NVIDIA Fixes Blackwell: A Swift Response to the GPU Issue
12:57, 24.10.2024
NVIDIA CEO Jensen Huang acknowledged a design flaw in the Blackwell series GPU, which led to delays in the supply of AI chips. The issue involved a functional defect that resulted in a low yield of working chips. According to Huang, the fault was entirely on NVIDIA and not their manufacturing partner TSMC, as some sources had suggested. He emphasized that TSMC was not only uninvolved in the problem but also played an active role in helping to fix it.
Chip Improvements and TSMC’s Role
The issue was resolved by modifying the upper metal layers and silicon bumps in the GPU, which enhanced performance. The fix required significant efforts, given the need to simultaneously manufacture seven different types of chips from scratch. The main challenges were associated with the CoWoS-L packaging technology, which uses LSI silicon bridges, the RDL interposer, and GPU chiplets.
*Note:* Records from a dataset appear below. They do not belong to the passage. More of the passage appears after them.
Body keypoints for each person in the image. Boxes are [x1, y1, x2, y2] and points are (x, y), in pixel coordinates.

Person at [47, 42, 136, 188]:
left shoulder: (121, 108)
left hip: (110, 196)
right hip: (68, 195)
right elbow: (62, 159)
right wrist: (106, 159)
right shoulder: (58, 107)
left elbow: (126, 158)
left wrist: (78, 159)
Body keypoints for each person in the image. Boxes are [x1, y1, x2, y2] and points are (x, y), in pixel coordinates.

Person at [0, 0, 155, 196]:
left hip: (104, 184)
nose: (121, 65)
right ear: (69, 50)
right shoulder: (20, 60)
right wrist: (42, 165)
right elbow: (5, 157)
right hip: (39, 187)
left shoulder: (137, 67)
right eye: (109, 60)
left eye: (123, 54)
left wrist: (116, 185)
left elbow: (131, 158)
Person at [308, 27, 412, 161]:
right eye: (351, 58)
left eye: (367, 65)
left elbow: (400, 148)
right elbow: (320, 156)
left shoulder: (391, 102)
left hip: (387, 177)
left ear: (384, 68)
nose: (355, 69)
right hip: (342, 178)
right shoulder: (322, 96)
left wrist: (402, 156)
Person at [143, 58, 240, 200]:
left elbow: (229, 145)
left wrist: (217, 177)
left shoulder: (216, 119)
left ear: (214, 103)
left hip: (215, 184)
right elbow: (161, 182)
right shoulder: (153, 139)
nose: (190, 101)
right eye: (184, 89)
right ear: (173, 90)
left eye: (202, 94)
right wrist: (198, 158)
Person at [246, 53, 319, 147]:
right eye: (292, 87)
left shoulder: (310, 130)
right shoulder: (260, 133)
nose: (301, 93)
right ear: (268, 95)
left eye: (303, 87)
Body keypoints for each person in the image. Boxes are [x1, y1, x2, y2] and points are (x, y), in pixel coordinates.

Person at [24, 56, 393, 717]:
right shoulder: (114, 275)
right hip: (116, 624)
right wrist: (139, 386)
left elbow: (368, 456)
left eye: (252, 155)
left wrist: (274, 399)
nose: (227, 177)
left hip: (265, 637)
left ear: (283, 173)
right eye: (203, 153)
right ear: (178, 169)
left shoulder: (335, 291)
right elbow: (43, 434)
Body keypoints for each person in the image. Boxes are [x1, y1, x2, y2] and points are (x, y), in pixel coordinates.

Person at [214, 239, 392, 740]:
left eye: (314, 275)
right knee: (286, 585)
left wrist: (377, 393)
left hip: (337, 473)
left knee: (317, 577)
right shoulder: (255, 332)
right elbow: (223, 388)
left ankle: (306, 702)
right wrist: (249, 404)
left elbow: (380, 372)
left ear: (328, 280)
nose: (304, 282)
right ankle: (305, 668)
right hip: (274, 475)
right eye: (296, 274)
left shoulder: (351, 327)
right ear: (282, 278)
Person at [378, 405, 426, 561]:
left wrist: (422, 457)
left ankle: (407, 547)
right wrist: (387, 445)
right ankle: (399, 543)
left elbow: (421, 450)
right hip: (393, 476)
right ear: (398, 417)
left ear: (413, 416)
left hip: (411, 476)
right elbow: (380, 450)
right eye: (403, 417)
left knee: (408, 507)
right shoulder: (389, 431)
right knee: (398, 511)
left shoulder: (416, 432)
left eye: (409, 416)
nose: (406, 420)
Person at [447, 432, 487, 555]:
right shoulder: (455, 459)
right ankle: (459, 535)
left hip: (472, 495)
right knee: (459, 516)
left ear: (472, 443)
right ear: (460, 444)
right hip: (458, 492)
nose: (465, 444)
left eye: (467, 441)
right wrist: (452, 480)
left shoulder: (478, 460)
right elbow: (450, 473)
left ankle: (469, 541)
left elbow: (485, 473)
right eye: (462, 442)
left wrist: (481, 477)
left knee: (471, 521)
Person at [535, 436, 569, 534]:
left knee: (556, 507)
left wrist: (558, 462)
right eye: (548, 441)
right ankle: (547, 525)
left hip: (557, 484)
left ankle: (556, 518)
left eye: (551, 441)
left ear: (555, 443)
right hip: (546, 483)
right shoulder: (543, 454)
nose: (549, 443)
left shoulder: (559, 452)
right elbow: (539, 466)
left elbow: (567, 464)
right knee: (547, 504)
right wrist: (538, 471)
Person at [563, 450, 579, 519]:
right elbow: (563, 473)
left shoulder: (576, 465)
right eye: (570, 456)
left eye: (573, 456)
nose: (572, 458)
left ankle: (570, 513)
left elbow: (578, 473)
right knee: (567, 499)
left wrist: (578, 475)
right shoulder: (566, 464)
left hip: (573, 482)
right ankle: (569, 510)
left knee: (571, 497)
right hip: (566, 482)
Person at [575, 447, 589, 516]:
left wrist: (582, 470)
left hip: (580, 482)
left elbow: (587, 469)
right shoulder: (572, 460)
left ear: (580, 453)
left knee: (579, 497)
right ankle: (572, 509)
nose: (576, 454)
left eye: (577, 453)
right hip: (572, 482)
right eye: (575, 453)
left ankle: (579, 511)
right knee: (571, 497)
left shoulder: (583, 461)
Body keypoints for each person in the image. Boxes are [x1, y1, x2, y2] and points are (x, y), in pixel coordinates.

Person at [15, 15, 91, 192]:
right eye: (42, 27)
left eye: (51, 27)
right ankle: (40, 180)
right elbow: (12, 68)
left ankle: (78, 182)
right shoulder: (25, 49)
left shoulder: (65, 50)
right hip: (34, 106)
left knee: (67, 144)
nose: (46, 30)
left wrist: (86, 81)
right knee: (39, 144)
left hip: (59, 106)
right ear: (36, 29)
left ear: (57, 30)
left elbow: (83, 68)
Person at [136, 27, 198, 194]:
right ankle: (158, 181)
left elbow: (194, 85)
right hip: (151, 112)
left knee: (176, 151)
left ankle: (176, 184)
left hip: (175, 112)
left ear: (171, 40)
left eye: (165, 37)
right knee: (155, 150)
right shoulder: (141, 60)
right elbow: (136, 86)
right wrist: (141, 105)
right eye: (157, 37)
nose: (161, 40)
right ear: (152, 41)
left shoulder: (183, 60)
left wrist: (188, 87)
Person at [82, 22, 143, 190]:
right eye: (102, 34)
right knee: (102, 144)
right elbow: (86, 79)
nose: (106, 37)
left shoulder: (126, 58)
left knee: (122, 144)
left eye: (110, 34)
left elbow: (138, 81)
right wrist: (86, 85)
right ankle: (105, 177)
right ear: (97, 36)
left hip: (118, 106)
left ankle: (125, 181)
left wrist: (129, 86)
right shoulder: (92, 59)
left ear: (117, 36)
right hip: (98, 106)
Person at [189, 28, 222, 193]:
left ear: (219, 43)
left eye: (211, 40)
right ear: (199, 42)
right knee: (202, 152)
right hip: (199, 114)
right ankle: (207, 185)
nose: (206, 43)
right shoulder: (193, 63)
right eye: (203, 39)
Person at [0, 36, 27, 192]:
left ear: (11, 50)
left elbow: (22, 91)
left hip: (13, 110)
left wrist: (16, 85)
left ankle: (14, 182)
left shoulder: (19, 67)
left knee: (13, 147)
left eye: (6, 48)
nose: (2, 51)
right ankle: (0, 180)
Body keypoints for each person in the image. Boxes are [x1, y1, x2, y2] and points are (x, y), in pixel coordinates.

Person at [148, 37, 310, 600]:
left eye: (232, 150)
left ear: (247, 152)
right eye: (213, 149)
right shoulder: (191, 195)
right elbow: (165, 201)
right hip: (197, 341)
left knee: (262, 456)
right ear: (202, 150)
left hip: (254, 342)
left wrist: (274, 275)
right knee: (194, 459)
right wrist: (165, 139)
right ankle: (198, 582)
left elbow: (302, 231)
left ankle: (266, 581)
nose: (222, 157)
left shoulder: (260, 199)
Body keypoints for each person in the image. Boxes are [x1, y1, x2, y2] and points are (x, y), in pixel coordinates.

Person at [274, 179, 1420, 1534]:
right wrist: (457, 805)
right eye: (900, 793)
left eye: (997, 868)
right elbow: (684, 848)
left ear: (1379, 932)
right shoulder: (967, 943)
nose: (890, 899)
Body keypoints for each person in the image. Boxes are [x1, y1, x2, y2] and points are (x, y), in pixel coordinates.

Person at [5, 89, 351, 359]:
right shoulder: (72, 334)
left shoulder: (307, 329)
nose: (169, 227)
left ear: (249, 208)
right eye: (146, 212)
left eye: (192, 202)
Problems arose due to thermal expansion of the components, causing system deformation. Such fixes typically take around 10 cycles, but NVIDIA and TSMC managed to resolve the issue in record time.
Mass Production of the Updated Chips
The updated Blackwell B100 and B200 GPUs are set to enter mass production by the end of October, with shipments expected to begin early next year. While the production of the improved chips is ramping up, NVIDIA still anticipates some shortage of high-performance GPUs in 2024, particularly for major cloud providers such as AWS, Google, and Microsoft.